News

Putting a new roof over our heads

October 12, 2021
By: Wallace Ravven

More than a billion people around the world – hundreds of millions of families – can’t afford secure housing. Researchers project the housing gap will nearly double within a decade.

Simon Schleicher and Barrak Darweesh
By exploiting the flexibility of some materials, Professor Simon Schleicher and his doctoral student Barrak Darweesh are designing particularly light but remarkably stable structures.  Photo: Peg Skorpinski.

Construction costs looms large in the equation. Simon Schleicher is part of a new generation of architects and engineers developing novel designs and construction technologies to ramp up production of affordable homes.  The Bakar Fellows program supports his research to advance the use of 3D printing in home construction.

Layering material to create new structures is already well established in the production of plastic parts with desktop 3D printers.  Builders are starting to apply this strategy at a much greater scale to build homes, using concrete as the layered material. But technical hurdles remain.

Schleicher, associate professor of architecture and director of the Design Innovation from Nature research group at Berkeley, describes the potential of 3D printed buildings and his approach to overcome a fundamental construction problem that still limits progress.

Q.  To a layperson, 3D-printed homes sounds like more of a fascinating idea than a reality. How far along is this effort?

A.  Well, it's certainly a very young field. Countries with a highly developed concrete construction industry are pushing this approach. Here in the U.S., the first 3D-printed house already went on the market in Austin, and the military is very interested in this technology for building barracks.

Q. What are the advantages of 3D printing in construction?  

A.  It has the potential to make construction faster and cheaper while producing less waste. Concrete is the most affordable and widely used building material in the world. Using one type of material to build the entire structure means you don’t need to coordinate the work of multiple skills -- crews to build the framework and the roof, and others to lay the foundation. You come to the construction site and everything is built with the same machine and is printed in one go.

* DATA LINES *

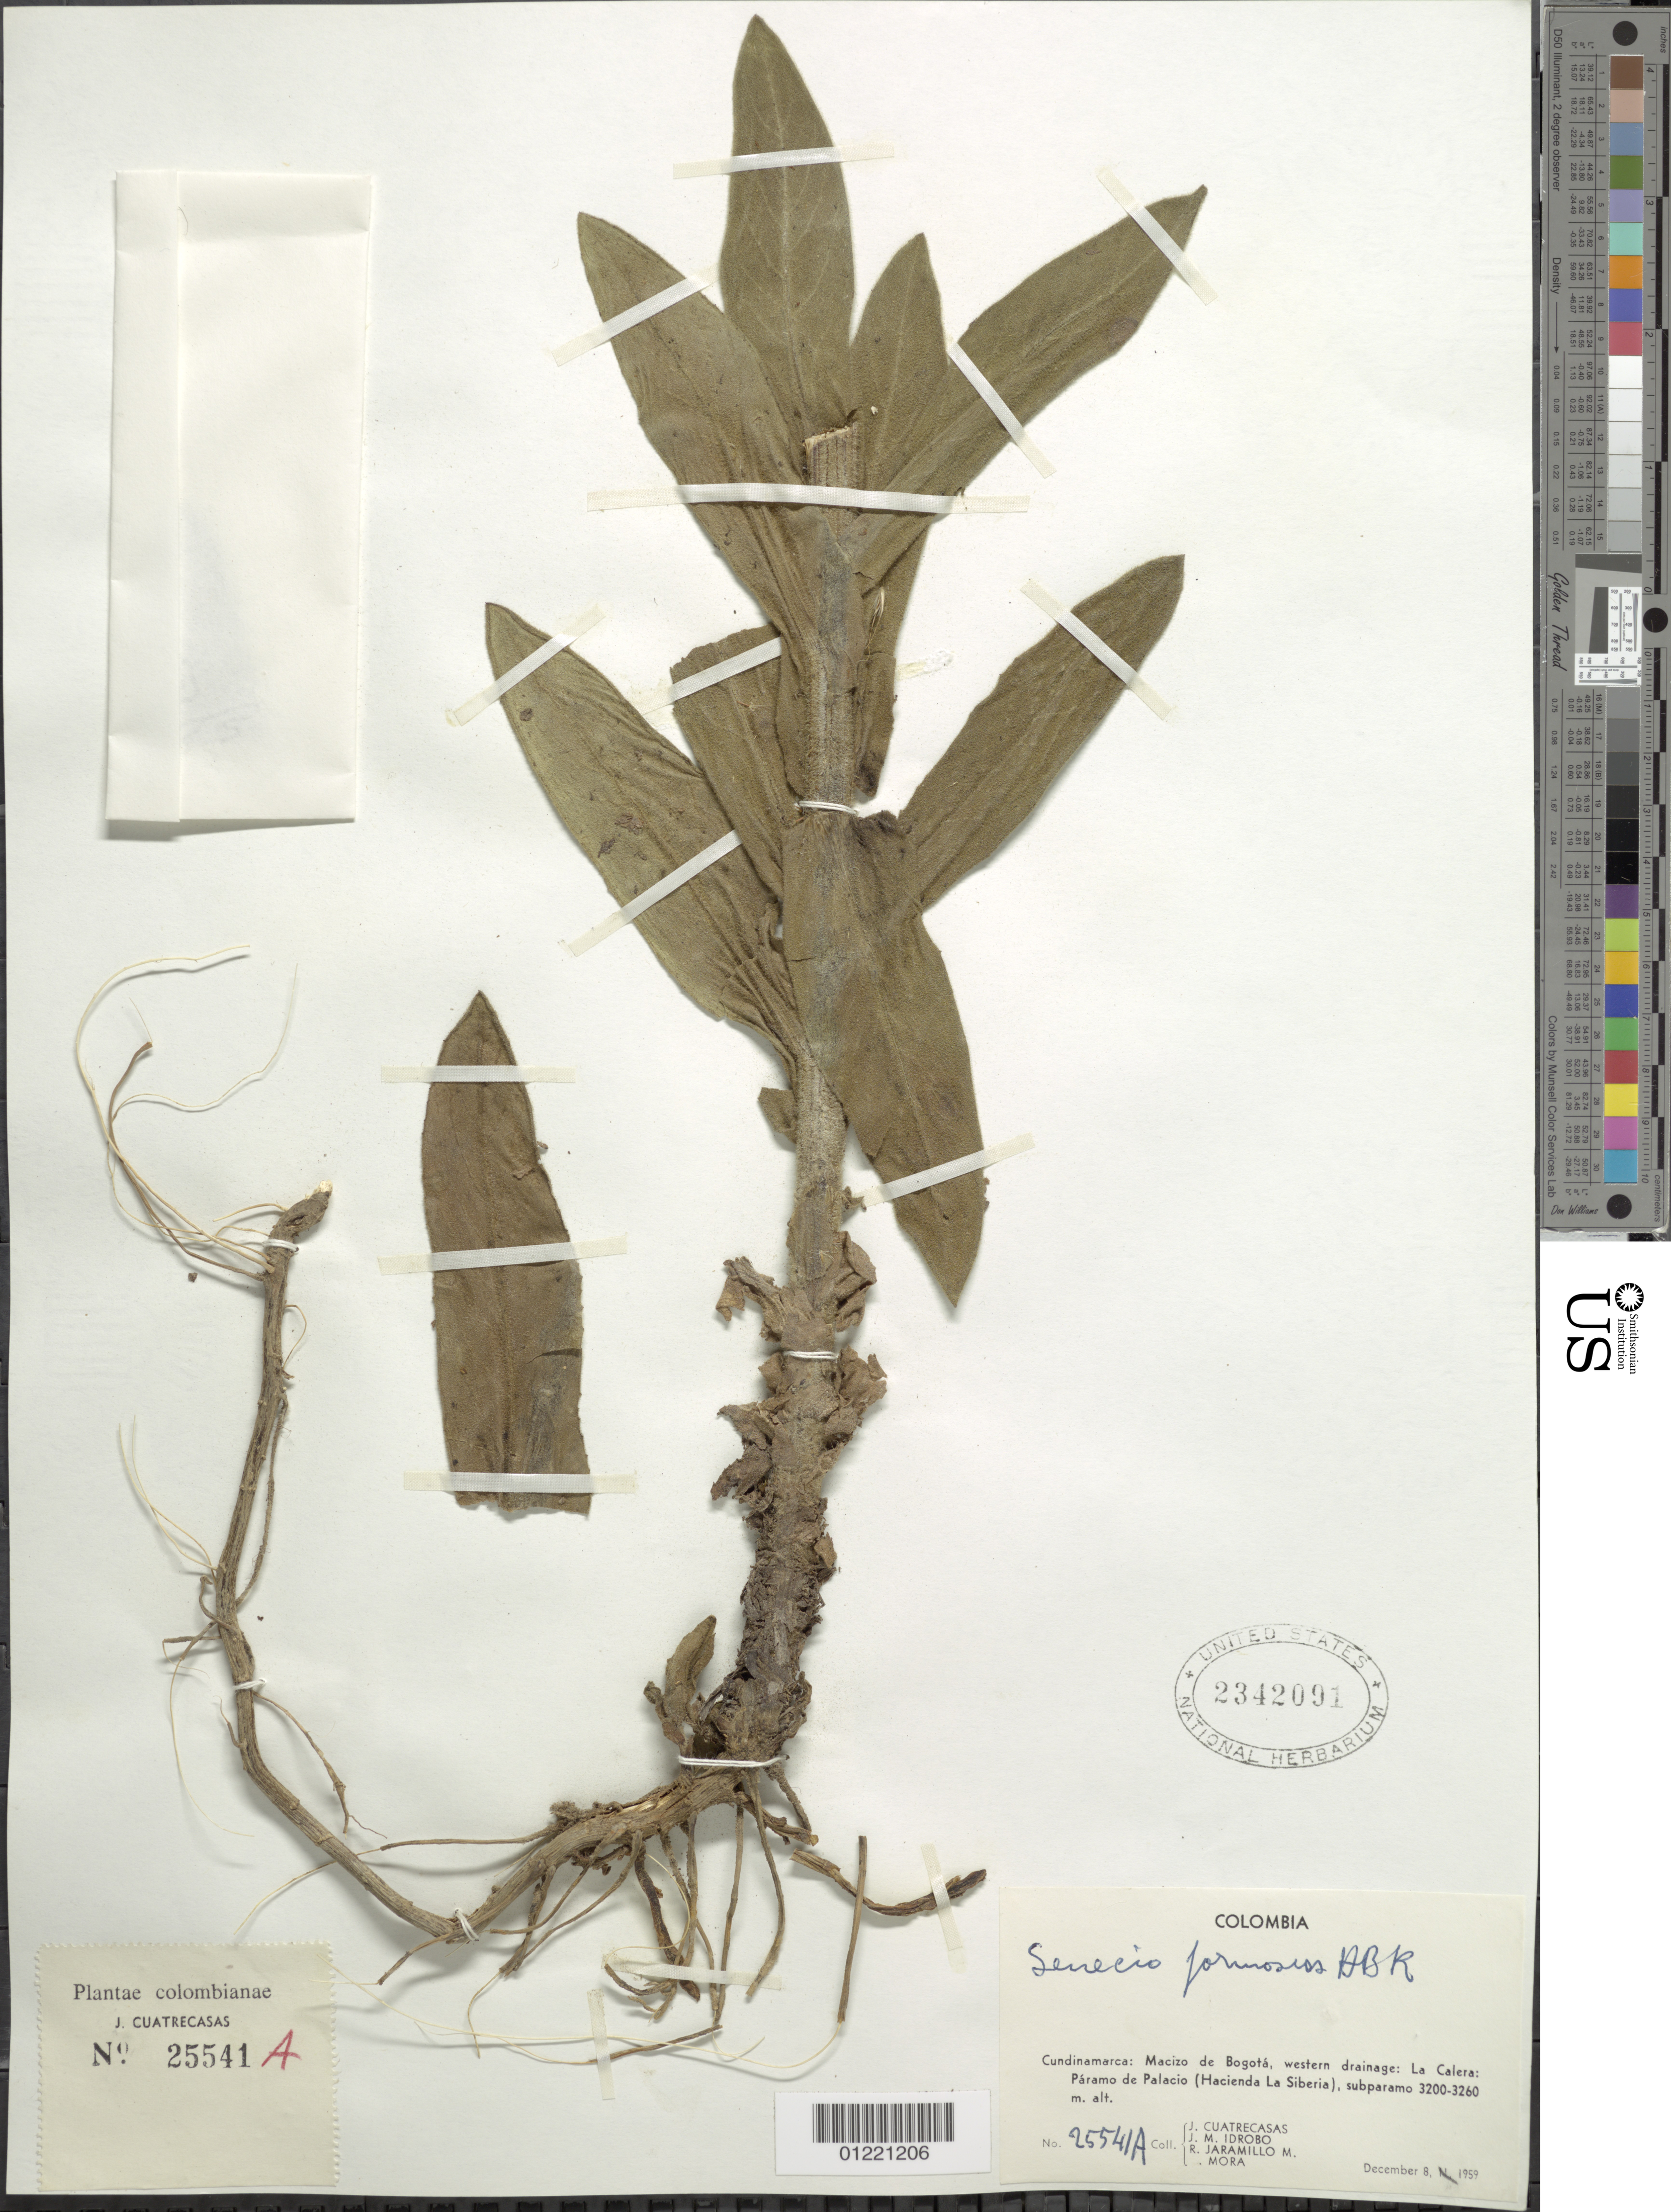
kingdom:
...
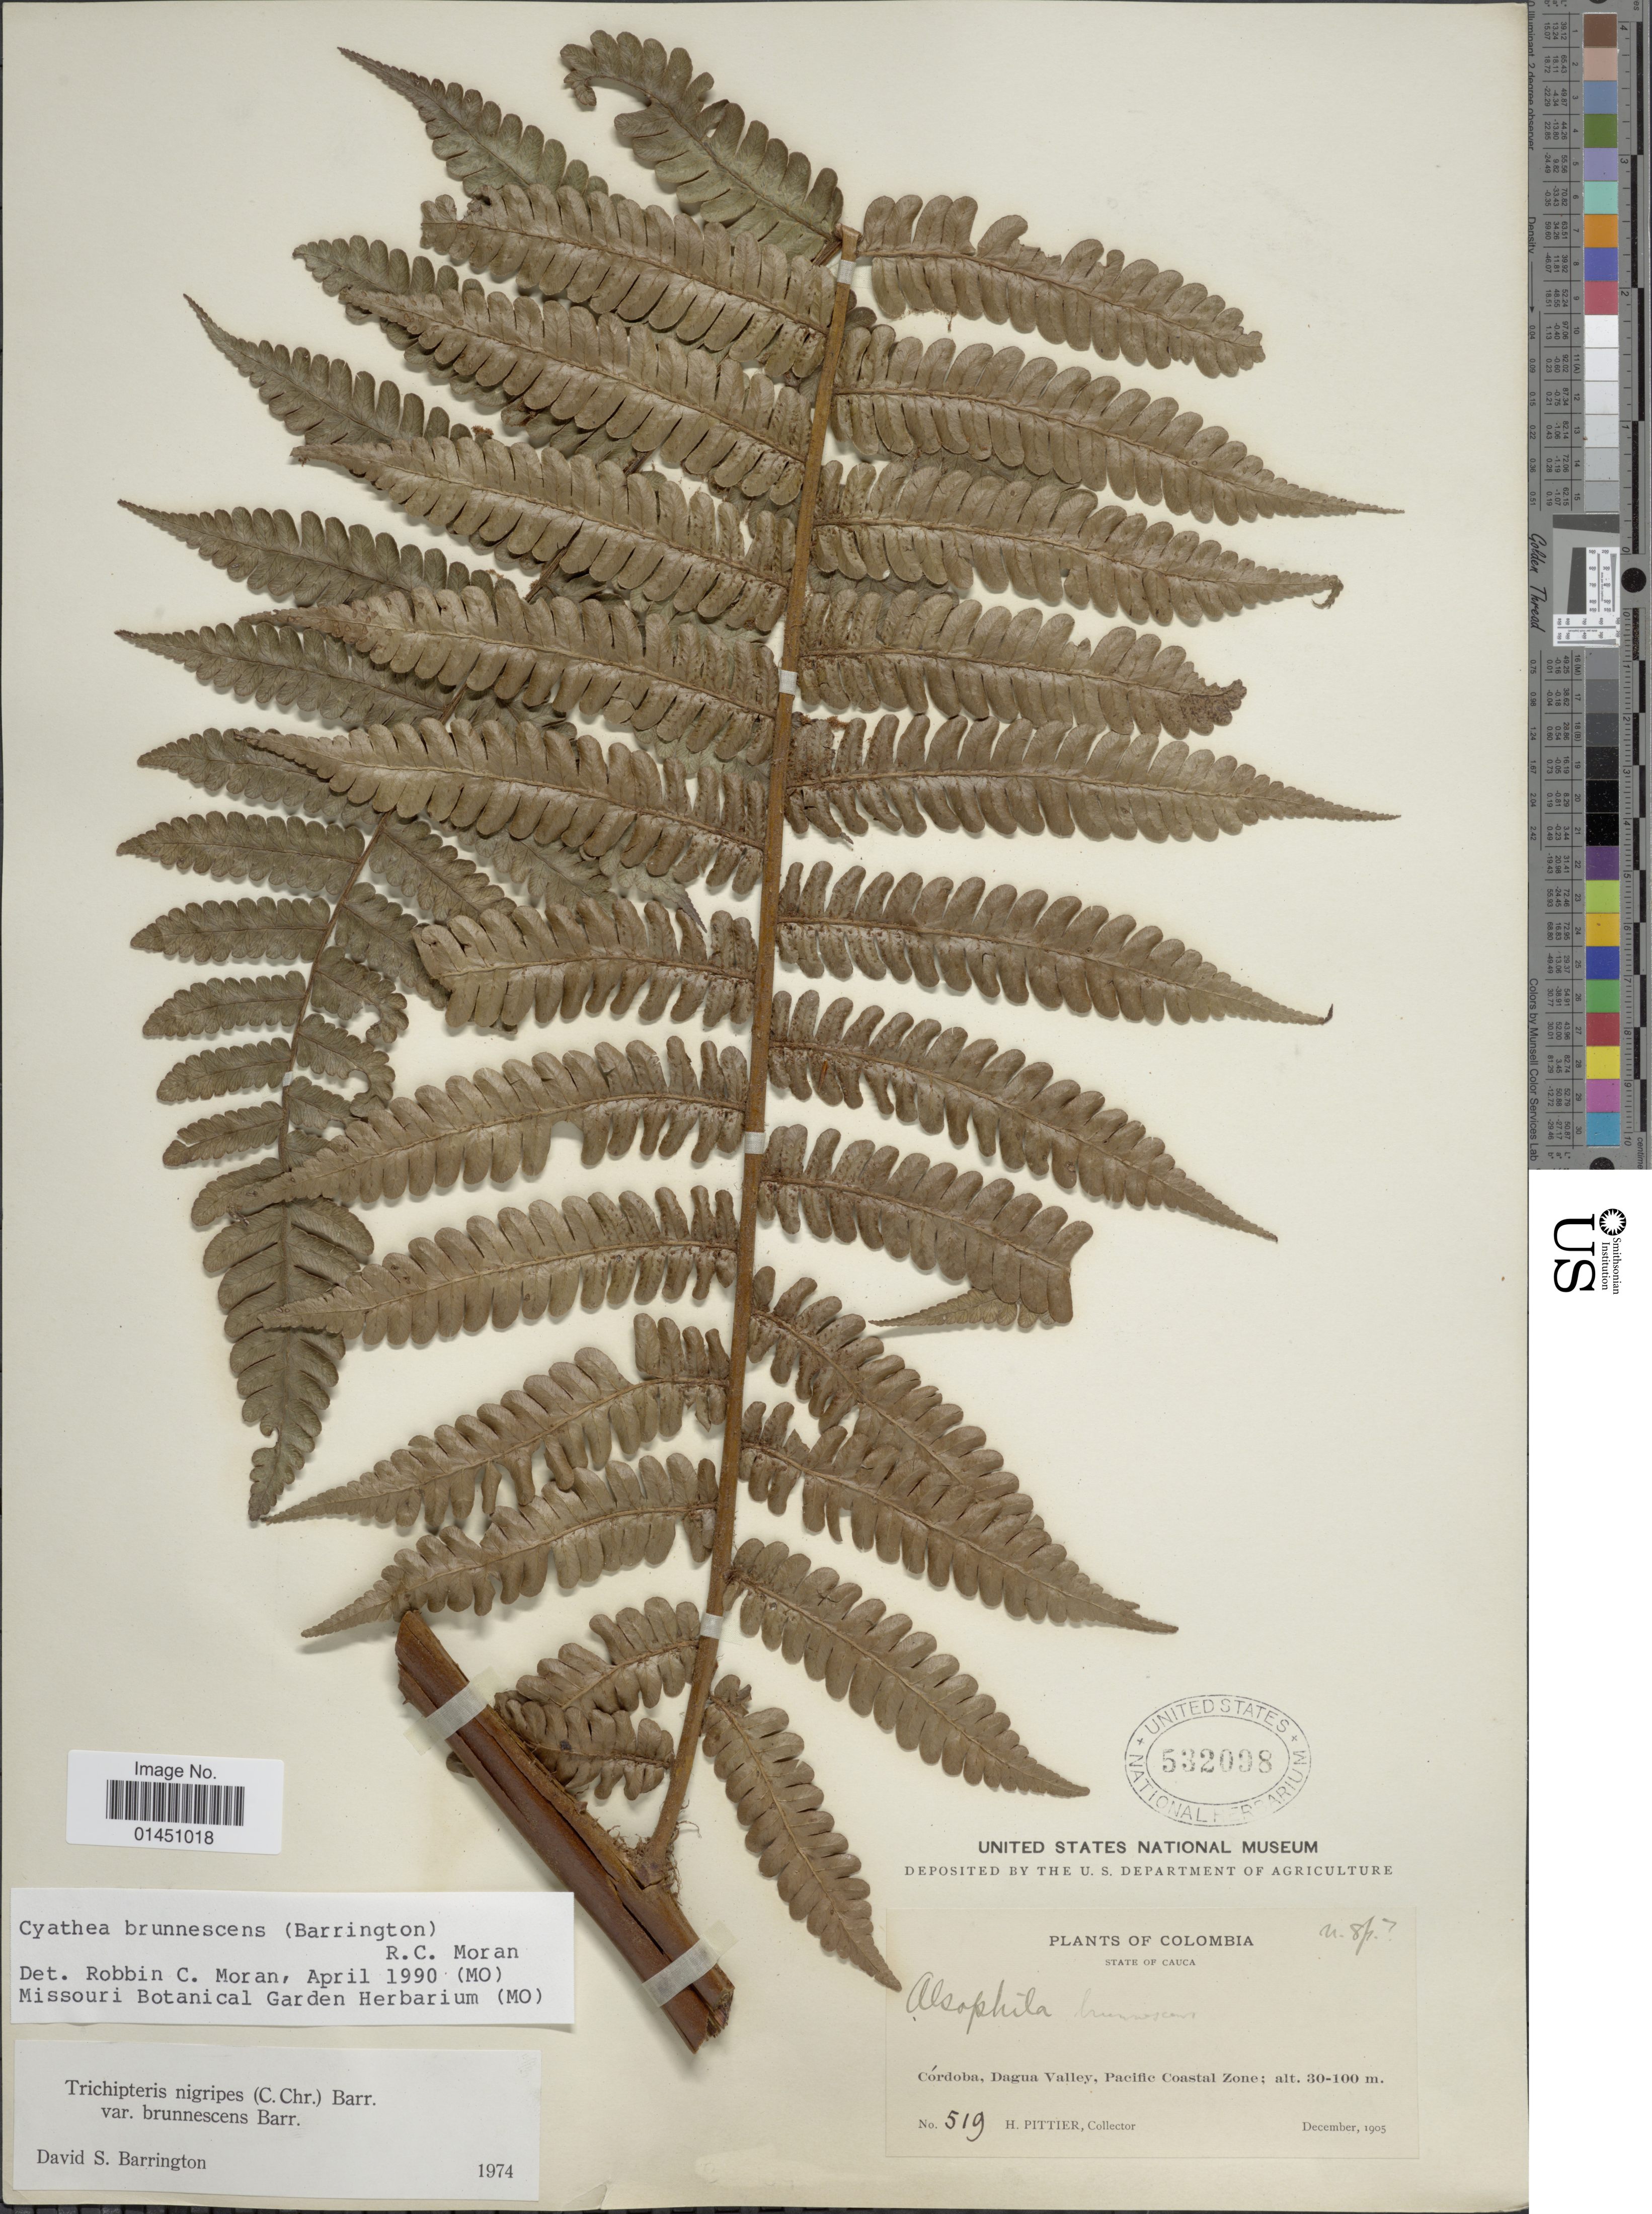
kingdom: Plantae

* GOALS *
a) In the article on 3D-printed homes, in which city did the first 3D-printed house in the U.S. go on the market?
b) Continue the article on 3D-printed homes after its final sentence.
The rows above aren't needed here.

* EXERCISE ANSWERS *
a) Austin

b)
Q. How is 3D construction with concrete done?

A. The basic principle is the same as 3D printing on a desktop printer, but with concrete instead of plastic, and of course at a much greater scale. This requires large gantry cranes supporting nozzles to extrude the concrete.

Q. What are the limitations?

A. With current methods, you can only build vertical walls -- not wide-spanning horizontal roofs -- because the material is in a liquid state while the structure is built layer by layer. If the print is at an angle rather than vertical, the layers will slump or shift as the concrete is extruded, which can cause the structure to collapse.

prototype of lightweight roof
First prototypes demonstrate the potential to produce lightweight and material-efficient roofs by applying thin layers of concrete on a curved formwork.

Q. What are you proposing in order to avert the risk of cracking and slumping?

 A. We are looking to nature for solutions and have been fascinated by the work of architectural pioneers like Buckminster Fuller and his German counterpart, Frei Otto. They designed buildings which were strongly inspired by shells and spider webs. It is the shape of these doubly curved structures that creates their strength and allows loads to be transferred solely through compression or tension.

The basic principles are by no means new. They have been used in the arches and domes of antiquity. What Fuller and his contemporaries contributed was an unimagined richness of form and deeper understanding of the physics involved.

Q.  How does your work build on their findings?

A. I am building a soft, flexible and lightweight formwork, or underlying structure, and applying layers of concrete on top of it. The applied concrete acts like a shell. It gains stability from its geometry, and the ability to withstand force along its 3-dimensional curved shape.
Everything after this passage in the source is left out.